A basic implementation example that prints restoration status to the console:

import org.apache.kafka.common.TopicPartition;
import org.apache.kafka.streams.processor.StateRestoreListener;

 public class ConsoleGlobalRestoreListerner implements StateRestoreListener {

    public void onRestoreStart(final TopicPartition topicPartition,
                               final String storeName,
                               final long startingOffset,
                               final long endingOffset) {

        System.out.print("Started restoration of " + storeName + " partition " + topicPartition.partition());
        System.out.println(" total records to be restored " + (endingOffset - startingOffset));

    public void onBatchRestored(final TopicPartition topicPartition,
                                final String storeName,
                                final long batchEndOffset,
                                final long numRestored) {

        System.out.println("Restored batch " + numRestored + " for " + storeName + " partition " + topicPartition.partition());


    public void onRestoreEnd(final TopicPartition topicPartition,
                             final String storeName,
                             final long totalRestored) {

        System.out.println("Restoration complete for " + storeName + " partition " + topicPartition.partition());


The StateRestoreListener instance is shared across all org.apache.kafka.streams.processor.internals.StreamThread instances and also used for global stores. Furthermore, it is assumed all methods are stateless. If any stateful operations are desired, then the user will need to provide synchronization internally

Integration with Confluent Control Center

Since the 3.2 release, Confluent Control Center will display the underlying producer metrics and consumer metrics of a Kafka Streams application, which the Streams API uses internally whenever data needs to be read from or written to Apache Kafka® topics. These metrics can be used, for example, to monitor the so-called “consumer lag” of an application, which indicates whether an application – at its current capacity and available computing resources – is able to keep up with the incoming data volume.
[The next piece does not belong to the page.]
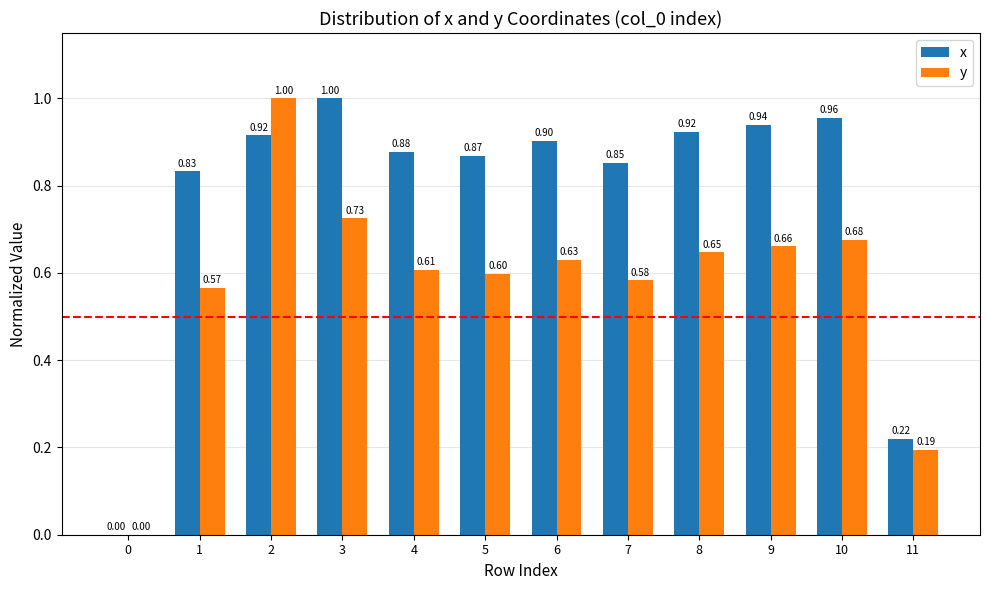

How many categories are shown in the chart?

12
A Kafka Streams application, i.e. all its running instances, appear as a single consumer group in Control Center.


Restore consumers of an application are displayed separately: Behind the scenes, the Streams API uses a dedicated “restore” consumer for the purposes of fault tolerance and state management. This restore consumer manually assigns and manages the topic partitions it consumes from and is not a member of the application’s consumer group. As a result, the restore consumers will be displayed separately from their application.